Frequently, parents ask me the difference between receiving speech therapy services at school and receiving it in a clinical setting. I’ve worked in and enjoyed both settings.

Public School Speech Therapy

Public school districts are a wonderful resource. Speech therapy services are available to residents who live within their district boundaries free of charge if a child qualifies based on testing performed during an evaluation.

The most obvious benefit is that there is no financial impact upon the family. In order to qualify for services in publ
ic schools, the issue of concern must have a negative impact upon the child’s academic performance. For the youngest of children (those not yet school-aged), qualification is based on whether the child is meeting their developmental milestones for speech and language.

If a student qualifies for services, the second benefit is that therapy happens during the school day. Once an IEP (Individualized Education Plan) is in place, speech therapy is worked into the child’s schedule in conjunction with the rest of their academic rigor. This provides the great convenience of not having to make yet another appointment or commitment beyond school hours each week.

Generally in schools, students are seen in groups for speech therapy. Caseloads vary significantly district-to-district and state-to-state. In Michigan, the recommended limit is 60 students. It is not law but simply a recommendation. This means one speech therapist may have upwards of 60 (or possibly more) students to treat each week based on the goals and time requirements outlined in the IEP.

For some students, groups are very beneficial and allow indirect learning from peers, comfort in knowing they have peers who also receive speech therapy, and informal practice on pragmatics, or the social aspects of communication such as turn-taking, using polite language, etc. For others, working in a group can be highly distracting, demotivating and result in less progress on speech and language goals.

Speech therapy services are also available in clinical settings, such as outpatient services through a hospital provider, or through a private practioner.

Clinical Setting Speech Therapy

Similar to schools, children qualify for services in a clinical setting based on their performance during an evaluation. Often the same or similar tests or battery of tests will be given in both schools and clinical settings. An immediate difference between the two settings involves qualification for services. A child can qualify for services clinically but may not qualify in schools. This touches on that point previously mentioned: the delay/impairment must negatively impact academic performance in schools.

This is one advantage of seeking speech therapy from a clinical provider. A child who does not qualify in schools may still need help and could receive it in a clinical setting.
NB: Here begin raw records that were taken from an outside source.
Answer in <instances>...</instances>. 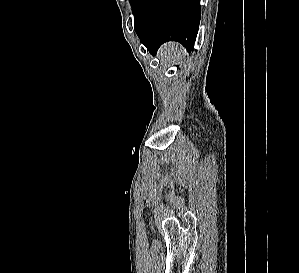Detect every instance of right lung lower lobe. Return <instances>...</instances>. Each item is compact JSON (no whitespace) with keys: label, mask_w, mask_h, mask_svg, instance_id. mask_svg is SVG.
I'll return each mask as SVG.
<instances>
[{"label":"right lung lower lobe","mask_w":299,"mask_h":273,"mask_svg":"<svg viewBox=\"0 0 299 273\" xmlns=\"http://www.w3.org/2000/svg\"><path fill=\"white\" fill-rule=\"evenodd\" d=\"M134 27L152 55L167 41H178L193 50L200 18V0H136Z\"/></svg>","instance_id":"right-lung-lower-lobe-1"}]
</instances>
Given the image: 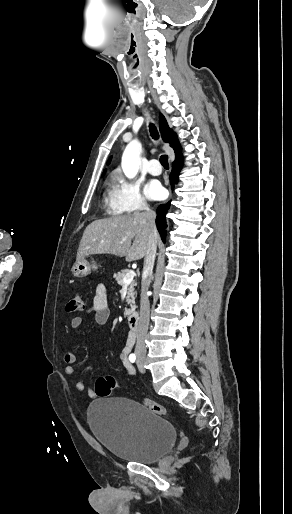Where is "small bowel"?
Returning <instances> with one entry per match:
<instances>
[{
  "label": "small bowel",
  "mask_w": 292,
  "mask_h": 514,
  "mask_svg": "<svg viewBox=\"0 0 292 514\" xmlns=\"http://www.w3.org/2000/svg\"><path fill=\"white\" fill-rule=\"evenodd\" d=\"M88 314H93L95 323L99 326L104 325L111 317V309L108 304V293L107 287L105 284H98L95 288V294L92 300L90 307L87 310ZM83 323V318L81 316H75L70 321V326L72 329L76 330L81 327ZM128 351L125 350L122 352L120 359L121 362L126 369L129 375L135 374V369L133 365L130 363L127 355ZM63 360L67 364L65 367V373L68 376L75 375V369L73 364L77 361L76 353L73 350L67 349L63 353ZM75 389L79 392H83L86 390V385L83 380L76 379L74 382ZM87 394L89 397H95V392L93 389H88Z\"/></svg>",
  "instance_id": "c3829d8e"
}]
</instances>
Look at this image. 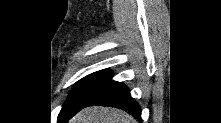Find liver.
<instances>
[{
    "instance_id": "obj_1",
    "label": "liver",
    "mask_w": 221,
    "mask_h": 123,
    "mask_svg": "<svg viewBox=\"0 0 221 123\" xmlns=\"http://www.w3.org/2000/svg\"><path fill=\"white\" fill-rule=\"evenodd\" d=\"M70 123H137V121L122 110L93 106L80 111Z\"/></svg>"
}]
</instances>
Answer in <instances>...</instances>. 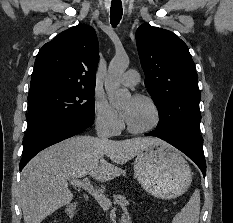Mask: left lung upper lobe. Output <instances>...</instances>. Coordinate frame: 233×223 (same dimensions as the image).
Segmentation results:
<instances>
[{
    "label": "left lung upper lobe",
    "mask_w": 233,
    "mask_h": 223,
    "mask_svg": "<svg viewBox=\"0 0 233 223\" xmlns=\"http://www.w3.org/2000/svg\"><path fill=\"white\" fill-rule=\"evenodd\" d=\"M136 43L145 86L159 111L157 130L200 134L201 94L187 45L173 32L148 24L137 29Z\"/></svg>",
    "instance_id": "5c2ea615"
}]
</instances>
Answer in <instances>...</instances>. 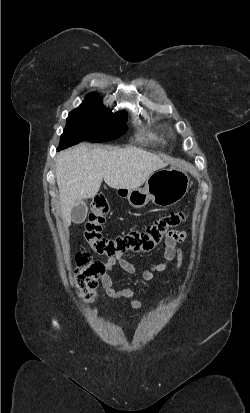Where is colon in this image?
Wrapping results in <instances>:
<instances>
[{
    "label": "colon",
    "mask_w": 250,
    "mask_h": 413,
    "mask_svg": "<svg viewBox=\"0 0 250 413\" xmlns=\"http://www.w3.org/2000/svg\"><path fill=\"white\" fill-rule=\"evenodd\" d=\"M109 206L103 196L93 199L90 214L85 226L84 236L92 250L99 255L115 256L125 252H148L166 237V232L177 227L185 220L182 211L172 212L148 225L144 230L131 231L114 239L102 235V226ZM77 283L80 291L88 301L96 296L97 280L105 269L102 263L92 261L88 253L78 254Z\"/></svg>",
    "instance_id": "obj_1"
}]
</instances>
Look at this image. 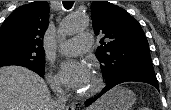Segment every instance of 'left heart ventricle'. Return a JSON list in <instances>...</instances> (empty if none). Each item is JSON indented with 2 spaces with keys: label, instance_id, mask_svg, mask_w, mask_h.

In a clinical setting, therapy is provided on a one-to-one basis unless the session is specifically outlined as a group session. This means the speech therapist can customize materials and lesson-plans specific to that child. Additionally, this allows the child more opportunities each speech therapy session to practice the target skills.

For example, a child who is working on the /r/ sound. In a school session, which is likely a group, the child might have 10 turns in 30 minutes while two other students also had 10 turns during the same 30 minutes. In a clinical setting, the same child would have 30 opportunities in 30 minutes.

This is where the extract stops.